У парапета сидели на корточках два айильца — сколько бы оосквай они ни влили в себя, на них это никак не сказалось, разве что глаза малость остекленели. С какой радостью Мэт вернулся бы в те края, где светлые глаза большая редкость; в родной деревне он видел вокруг только карие да черные глаза. Ранд был единственным исключением. Слева, перед свободным от зрителей пространством, на широких плитах мостовой лежали куски дерева — источенные червем ручки и ножки кресел. Возле парапета валялся пустой кувшин из красной глины, рядом стояли его братец, где еще оставался оосквай, и серебряная чаша. Суть игры состояла в том, чтобы выпить, а потом постараться попасть ножом в подброшенную в воздух мишень. Играть с Мэтом в кости не сел бы никто из Кадировых людей, а среди айильцев таких были считанные единицы — слишком уж часто он выигрывал, а в карты жители Пустыни не играли. Метание ножей считалось чем-то совершенно отличным от всего прочего, особенно если добавить к этой забаве оосквай. В кости Мэт выигрывал чаще, чем в этой игре, но в фонтане у ног юноши лежало с полдюжины чаш с золотой насечкой и два золотых блюда — вдобавок к браслетам и ожерельям с рубинами, лунными камнями или сапфирами, не говоря уже о пригоршне монет. Подле выигрышей дожидались хозяина плоская шляпа и необычное копье с черным древком. Кое-какие из выигранных вещиц были даже сделаны руками айильцев. Жители Пустыни явно предпочитали расплачиваться частью своей боевой добычи, а не звонкой монетой.

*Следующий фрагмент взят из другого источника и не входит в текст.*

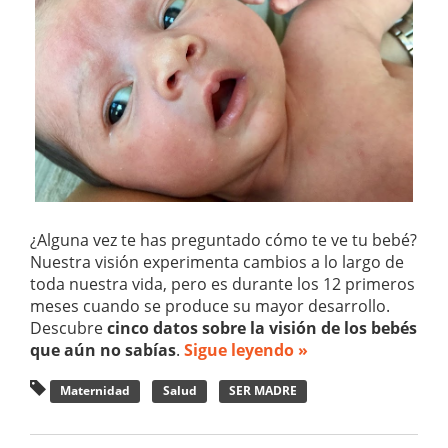
¿Alguna vez te has preguntado cómo te ve tu bebé?
Nuestra visión experimenta cambios a lo largo de
toda nuestra vida, pero es durante los 12 primeros
meses cuando se produce su mayor desarrollo.
Descubre
cinco datos sobre la visión de los bebés
que aún no sabías
.
Sigue leyendo »
Maternidad
Salud
SER MADRE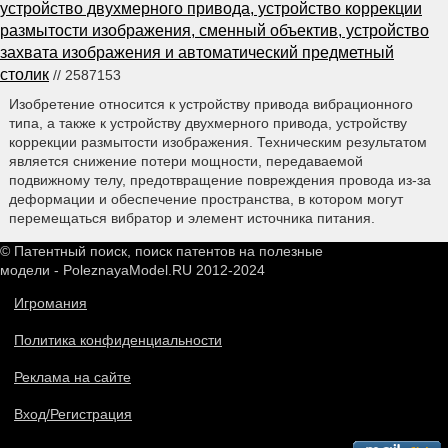
устройство двухмерного привода, устройство коррекции
размытости изображения, сменный объектив, устройство
захвата изображения и автоматический предметный
столик
// 2587153
Изобретение относится к устройству привода вибрационного
типа, а также к устройству двухмерного привода, устройству
коррекции размытости изображения. Техническим результатом
является снижение потери мощности, передаваемой
подвижному телу, предотвращение повреждения провода из-за
деформации и обеспечение пространства, в котором могут
перемещаться вибратор и элемент источника питания.
© Патентный поиск, поиск патентов на полезные
модели - PoleznayaModel.RU 2012-2024
Игромания
Политика конфиденциальности
Реклама на сайте
Вход/Регистрация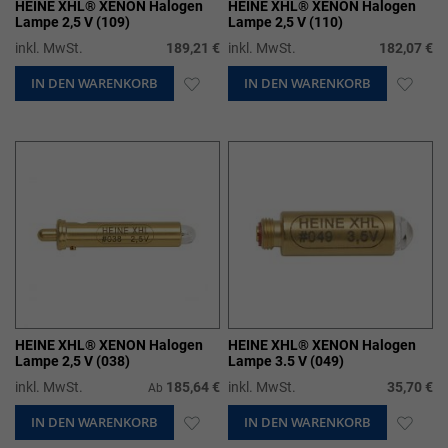
HEINE XHL® XENON Halogen
HEINE XHL® XENON Halogen
Lampe 2,5 V (109)
Lampe 2,5 V (110)
inkl. MwSt.
189,21 €
inkl. MwSt.
182,07 €
IN DEN WARENKORB
ZUR
IN DEN WARENKORB
ZUR
WUNSCHLISTE
WUN
HINZUFÜGEN
HIN
HEINE XHL® XENON Halogen
HEINE XHL® XENON Halogen
Lampe 2,5 V (038)
Lampe 3.5 V (049)
inkl. MwSt.
185,64 €
inkl. MwSt.
35,70 €
Ab
IN DEN WARENKORB
ZUR
IN DEN WARENKORB
ZUR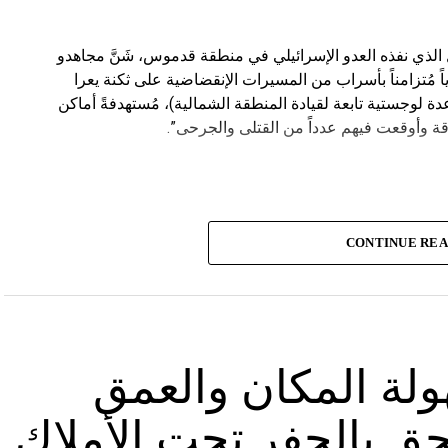
يال الذي نفذه العدو الإسرائيلي في منطقة قدموس، شَنَّ مجاهدو
ة يوم الاثنين 19-8-2024 هجوماً جوياً مُتزامناً بأسراب من المسيرات الإنقضاضية على ثكنة يعرا
وقاعدة سنط جين (قاعدة لوجستية تابعة لقيادة المنطقة الشمالية)، مُستهدفةً أماكن
ة وأوقعت فيهم عدداً من القتلى والجرحى”.
CONTINUE RE
 مجهولة المكان والعمق
ق بالحفر تحت الأملاك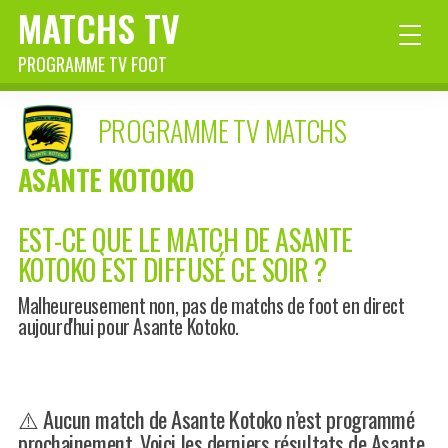
MATCHS TV
PROGRAMME TV FOOT
PROGRAMME TV MATCHS
ASANTE KOTOKO
EST-CE QUE LE MATCH DE ASANTE
KOTOKO EST DIFFUSÉ CE SOIR ?
Malheureusement non, pas de matchs de foot en direct
aujourd'hui pour Asante Kotoko.
⚠️ Aucun match de Asante Kotoko n’est programmé
prochainement. Voici les derniers résultats de Asante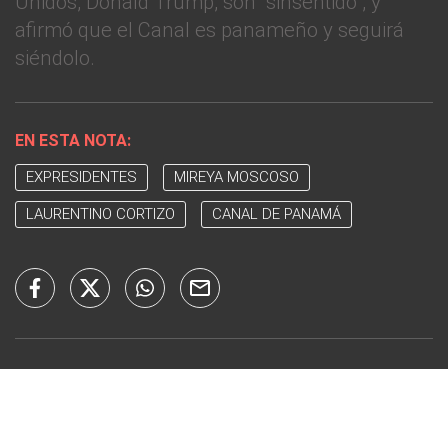
Unidos, Donald Trump, son "sinsentido", y
afirmó que el Canal es panameño y seguirá
siéndolo.
EN ESTA NOTA:
EXPRESIDENTES
MIREYA MOSCOSO
LAURENTINO CORTIZO
CANAL DE PANAMÁ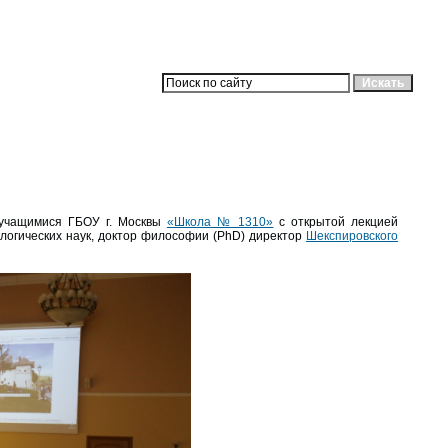
и учащимися ГБОУ г. Москвы
«Школа № 1310»
с открытой лекцией
огических наук, доктор философии (PhD) директор
Шекспировского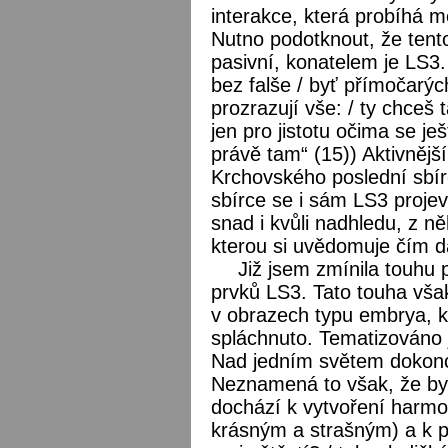
interakce, která probíhá 
Nutno podotknout, že tento
pasivní, konatelem je LS3
bez falše / byť přímočarýc
prozrazují vše: / ty chceš
jen pro jistotu očima se je
právě tam“ (15)) Aktivnější
Krchovského poslední sbí
sbírce se i sám LS3 projevu
snad i kvůli nadhledu, z n
kterou si uvědomuje čím dál
Již jsem zmínila touhu p
prvků LS3. Tato touha však
v obrazech typu embrya, k
spláchnuto. Tematizováno j
Nad jedním světem dokonce
Neznamená to však, že by 
dochází k vytvoření harmo
krásným a strašným) a k při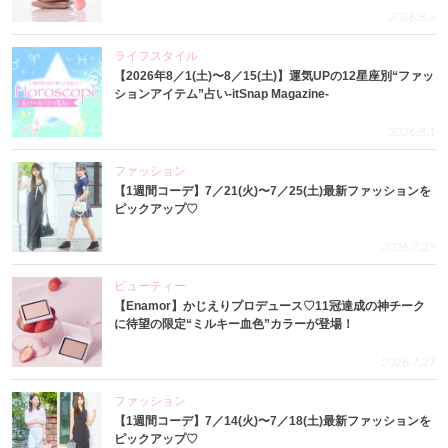
2026.8.4
ライフスタイル
【2026年8／1(土)〜8／15(土)】運気UPの12星座別“ファッ
ションアイテム”占い-itSnap Magazine-
2026.8.1
ファッション
【1週間コーデ】7／21(火)〜7／25(土)最新ファッションを
ピックアップ♡
2026.7.29
ビューティー
【Enamor】かじえりプロデュース♡11冠達成の神チーク
に待望の限定“ミルキー血色”カラーが登場！
2026.7.27
ファッション
【1週間コーデ】7／14(火)〜7／18(土)最新ファッションを
ピックアップ♡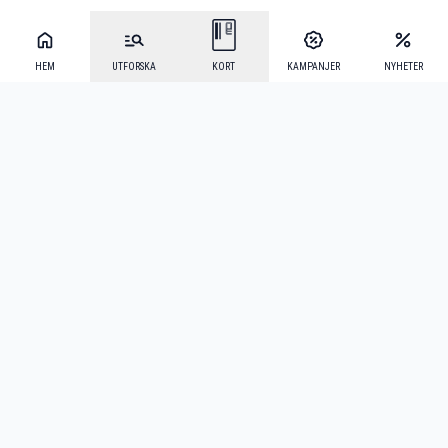
HEM
UTFORSKA
KORT
KAMPANJER
NYHETER
Mecenat Alumni
·
Seniordays
·
Mecenat Talang
·
TraineeGuiden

Корман, один из сидевших у парапета айильцев, поднял взор на оборвавшего песню Мэта. Белый шрам наискось пересекал нос воина.
— С ножами, Мэтрим Коутон, ты, пожалуй, так же ловок, как с игральными костями. Может, остановимся на этом? Темнеет.
— Тут полно света. — Мэт покосился на небо: долину Руидина покрыли бледные тени, но на фоне пока еще светлого неба вполне можно было различить цель. — При таком свете даже моя бабуля не промахнется. А я попаду с закрытыми глазами.